Akintola winked, slinging his shirt over one bare shoulder. “Don’t start what you can’t finish, Majesty.”

A final squeeze to the king’s hip, a shared glance with Akintola—one of those wordless exchanges that meant more than any vow. Then we slipped back into the winding corridors, one after another, hearts steady, skin still tingling with memory.

No witnesses. No confessions. Just three men and a night no one would ever speak of, sealed by sweat, worship, and the unbreakable hush of dawn.

8

THE NIGHT BENEATH THE CROSS

SEBASTIAN

I'd been lying in bed for three hours, staring at the ceiling, watching shadows from the rain-streaked windows crawl across the plaster like living things. My mind kept circling back to the chandelier. To Viktor's hand fisted in my jacket. To the weight of him covering me, protecting me without hesitation.
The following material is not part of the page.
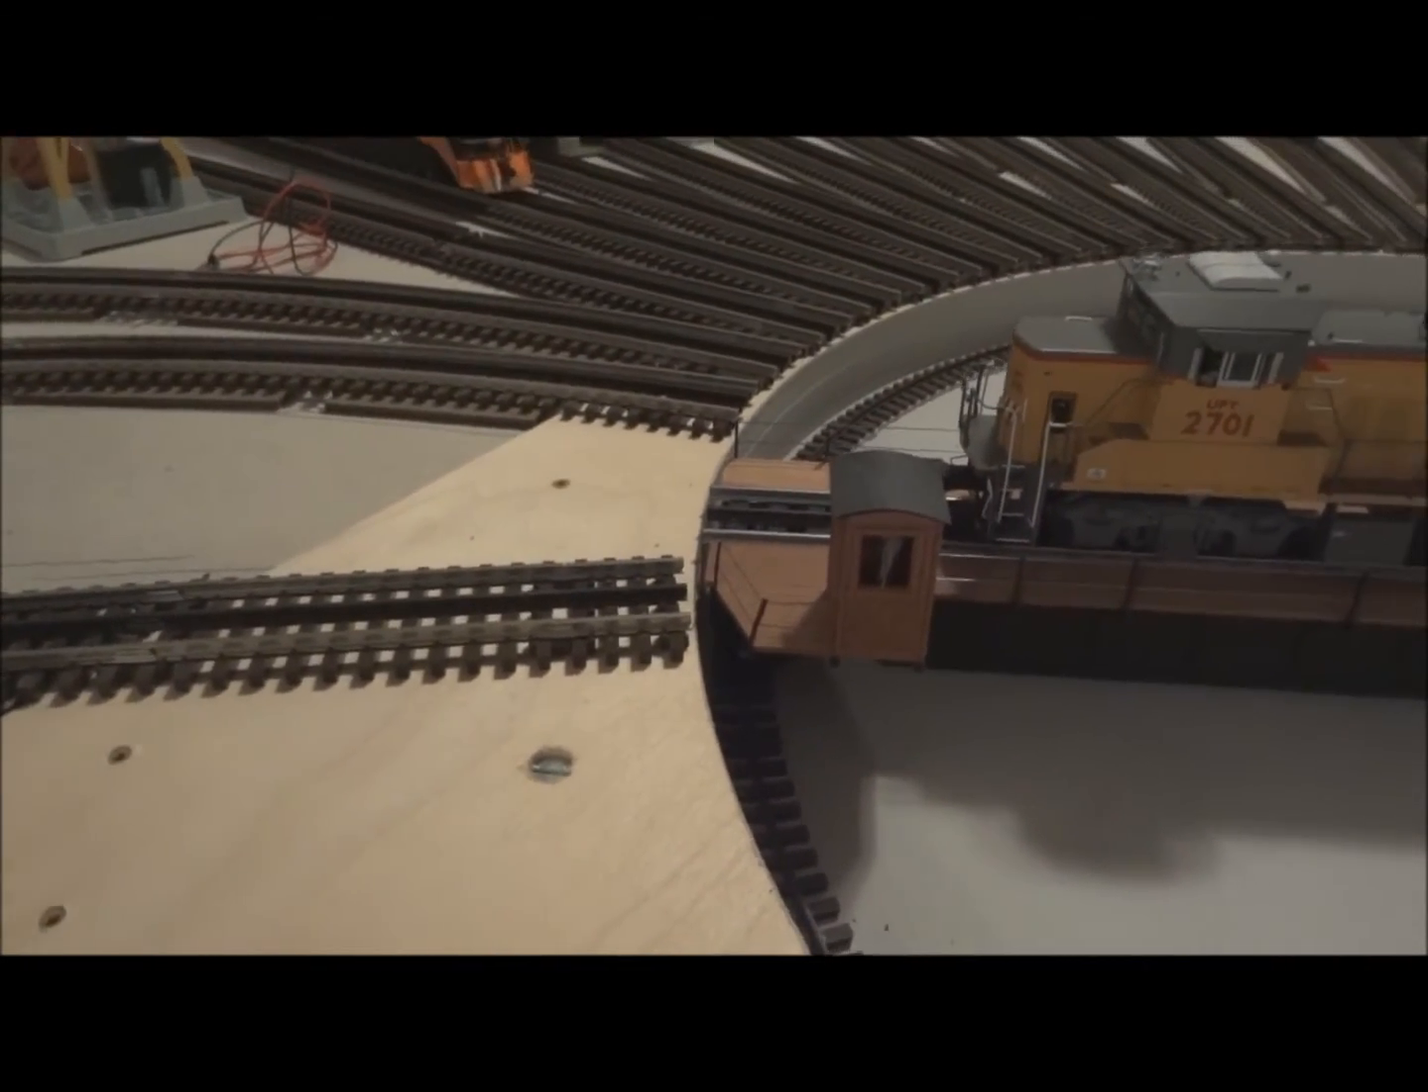The bridge would just turn to this location and you can see it's not lined up with the track.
I scrubbed my hands over my face, trying to logic my way out of this. It was just novelty. That's all. Viktor was different from the parade of guards who'd come before him. Different from the nobles who fawned. Different from the staff who bowed. He looked at me and saw a job. A variable. A liability to be managed.

That should've been insulting.

Instead, it felt like the first honest thing anyone had offered me in years.

But it was more than that, and I knew it. Knew it in the way my pulse had kicked when his hand had covered mine in the workshop. In the way I'd caught myself watching him during the meeting, tracking his movements like they mattered. In the warmth that had bloomed in my chest when he'd thrown himself between me and death without a second's hesitation.

Like I mattered.

Not the crown. Not the title. Me.

I sat up, chest tight, breathing harder than I should've been. This was dangerous. This feeling. This pull toward someone who was paid to be there, who'd leave the moment the contract ended, who probably saw me as nothing more than a pampered prince playing at rebellion.

I'd worked too hard to let my guard down now. Had spent eighteen years making sure no one got close enough to hurt me the way my mother's death had hurt. Had turned myself into something sharp and untouchable because soft things broke and I refused to break again.